▶ WHAT YOU ARE ASKED TO DO
Output every line of text in the records below, reproducing each one verbatim and in its original order.

DATA TO PROCESS section start

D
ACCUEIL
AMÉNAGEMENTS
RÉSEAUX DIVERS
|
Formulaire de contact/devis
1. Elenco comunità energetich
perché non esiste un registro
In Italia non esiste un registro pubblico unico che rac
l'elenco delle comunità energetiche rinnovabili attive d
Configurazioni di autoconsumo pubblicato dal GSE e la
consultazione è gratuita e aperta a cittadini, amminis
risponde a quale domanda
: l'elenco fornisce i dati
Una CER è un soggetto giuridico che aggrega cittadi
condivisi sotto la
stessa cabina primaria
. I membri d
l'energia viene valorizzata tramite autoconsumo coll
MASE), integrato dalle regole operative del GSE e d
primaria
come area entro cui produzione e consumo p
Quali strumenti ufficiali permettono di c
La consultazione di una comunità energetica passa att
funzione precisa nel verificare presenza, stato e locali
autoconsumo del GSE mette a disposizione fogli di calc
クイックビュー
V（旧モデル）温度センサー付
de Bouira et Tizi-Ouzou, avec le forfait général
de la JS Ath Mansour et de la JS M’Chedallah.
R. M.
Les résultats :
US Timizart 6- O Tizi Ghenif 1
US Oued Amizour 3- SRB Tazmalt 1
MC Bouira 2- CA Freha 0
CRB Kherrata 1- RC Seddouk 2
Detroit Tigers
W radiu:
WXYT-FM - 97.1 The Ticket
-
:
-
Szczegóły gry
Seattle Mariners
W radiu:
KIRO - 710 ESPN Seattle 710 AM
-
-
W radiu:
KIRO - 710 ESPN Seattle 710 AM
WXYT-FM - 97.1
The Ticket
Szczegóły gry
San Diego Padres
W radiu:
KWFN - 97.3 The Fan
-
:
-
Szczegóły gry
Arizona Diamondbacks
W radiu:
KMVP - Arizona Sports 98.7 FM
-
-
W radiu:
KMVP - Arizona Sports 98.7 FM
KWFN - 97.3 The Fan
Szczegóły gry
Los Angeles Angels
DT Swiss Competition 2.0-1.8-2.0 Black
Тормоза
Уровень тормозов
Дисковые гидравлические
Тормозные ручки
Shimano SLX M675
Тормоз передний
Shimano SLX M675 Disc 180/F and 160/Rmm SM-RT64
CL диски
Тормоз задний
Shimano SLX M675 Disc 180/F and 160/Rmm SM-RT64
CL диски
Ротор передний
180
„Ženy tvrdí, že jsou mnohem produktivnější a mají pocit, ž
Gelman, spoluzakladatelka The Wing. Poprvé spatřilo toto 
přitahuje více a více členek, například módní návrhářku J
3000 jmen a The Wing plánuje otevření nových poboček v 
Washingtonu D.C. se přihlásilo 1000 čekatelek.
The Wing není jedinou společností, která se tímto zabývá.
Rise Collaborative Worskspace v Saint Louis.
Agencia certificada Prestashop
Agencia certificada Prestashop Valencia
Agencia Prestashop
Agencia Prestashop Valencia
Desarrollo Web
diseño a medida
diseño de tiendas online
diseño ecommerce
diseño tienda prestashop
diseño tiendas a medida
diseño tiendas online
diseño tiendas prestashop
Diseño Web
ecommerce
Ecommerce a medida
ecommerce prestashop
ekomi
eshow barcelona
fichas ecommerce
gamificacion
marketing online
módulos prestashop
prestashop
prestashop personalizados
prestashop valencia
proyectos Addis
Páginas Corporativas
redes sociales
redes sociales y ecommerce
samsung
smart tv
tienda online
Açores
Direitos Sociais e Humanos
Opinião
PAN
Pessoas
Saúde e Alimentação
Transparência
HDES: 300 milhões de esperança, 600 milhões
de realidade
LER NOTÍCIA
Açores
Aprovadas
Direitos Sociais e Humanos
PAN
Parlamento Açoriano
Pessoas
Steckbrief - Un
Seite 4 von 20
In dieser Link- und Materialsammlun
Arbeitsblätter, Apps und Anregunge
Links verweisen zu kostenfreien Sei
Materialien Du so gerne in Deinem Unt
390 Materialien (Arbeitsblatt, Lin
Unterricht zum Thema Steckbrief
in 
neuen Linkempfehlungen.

DATA TO PROCESS section end

▶ COMPLETED TASK
D
ACCUEIL
AMÉNAGEMENTS
RÉSEAUX DIVERS
|
Formulaire de contact/devis
1. Elenco comunità energetich
perché non esiste un registro
In Italia non esiste un registro pubblico unico che rac
l'elenco delle comunità energetiche rinnovabili attive d
Configurazioni di autoconsumo pubblicato dal GSE e la
consultazione è gratuita e aperta a cittadini, amminis
risponde a quale domanda
: l'elenco fornisce i dati
Una CER è un soggetto giuridico che aggrega cittadi
condivisi sotto la
stessa cabina primaria
. I membri d
l'energia viene valorizzata tramite autoconsumo coll
MASE), integrato dalle regole operative del GSE e d
primaria
come area entro cui produzione e consumo p
Quali strumenti ufficiali permettono di c
La consultazione di una comunità energetica passa att
funzione precisa nel verificare presenza, stato e locali
autoconsumo del GSE mette a disposizione fogli di calc
クイックビュー
V（旧モデル）温度センサー付
de Bouira et Tizi-Ouzou, avec le forfait général
de la JS Ath Mansour et de la JS M’Chedallah.
R. M.
Les résultats :
US Timizart 6- O Tizi Ghenif 1
US Oued Amizour 3- SRB Tazmalt 1
MC Bouira 2- CA Freha 0
CRB Kherrata 1- RC Seddouk 2
Detroit Tigers
W radiu:
WXYT-FM - 97.1 The Ticket
-
:
-
Szczegóły gry
Seattle Mariners
W radiu:
KIRO - 710 ESPN Seattle 710 AM
-
-
W radiu:
KIRO - 710 ESPN Seattle 710 AM
WXYT-FM - 97.1
The Ticket
Szczegóły gry
San Diego Padres
W radiu:
KWFN - 97.3 The Fan
-
:
-
Szczegóły gry
Arizona Diamondbacks
W radiu:
KMVP - Arizona Sports 98.7 FM
-
-
W radiu:
KMVP - Arizona Sports 98.7 FM
KWFN - 97.3 The Fan
Szczegóły gry
Los Angeles Angels
DT Swiss Competition 2.0-1.8-2.0 Black
Тормоза
Уровень тормозов
Дисковые гидравлические
Тормозные ручки
Shimano SLX M675
Тормоз передний
Shimano SLX M675 Disc 180/F and 160/Rmm SM-RT64
CL диски
Тормоз задний
Shimano SLX M675 Disc 180/F and 160/Rmm SM-RT64
CL диски
Ротор передний
180
„Ženy tvrdí, že jsou mnohem produktivnější a mají pocit, ž
Gelman, spoluzakladatelka The Wing. Poprvé spatřilo toto 
přitahuje více a více členek, například módní návrhářku J
3000 jmen a The Wing plánuje otevření nových poboček v 
Washingtonu D.C. se přihlásilo 1000 čekatelek.
The Wing není jedinou společností, která se tímto zabývá.
Rise Collaborative Worskspace v Saint Louis.
Agencia certificada Prestashop
Agencia certificada Prestashop Valencia
Agencia Prestashop
Agencia Prestashop Valencia
Desarrollo Web
diseño a medida
diseño de tiendas online
diseño ecommerce
diseño tienda prestashop
diseño tiendas a medida
diseño tiendas online
diseño tiendas prestashop
Diseño Web
ecommerce
Ecommerce a medida
ecommerce prestashop
ekomi
eshow barcelona
fichas ecommerce
gamificacion
marketing online
módulos prestashop
prestashop
prestashop personalizados
prestashop valencia
proyectos Addis
Páginas Corporativas
redes sociales
redes sociales y ecommerce
samsung
smart tv
tienda online
Açores
Direitos Sociais e Humanos
Opinião
PAN
Pessoas
Saúde e Alimentação
Transparência
HDES: 300 milhões de esperança, 600 milhões
de realidade
LER NOTÍCIA
Açores
Aprovadas
Direitos Sociais e Humanos
PAN
Parlamento Açoriano
Pessoas
Steckbrief - Un
Seite 4 von 20
In dieser Link- und Materialsammlun
Arbeitsblätter, Apps und Anregunge
Links verweisen zu kostenfreien Sei
Materialien Du so gerne in Deinem Unt
390 Materialien (Arbeitsblatt, Lin
Unterricht zum Thema Steckbrief
in 
neuen Linkempfehlungen.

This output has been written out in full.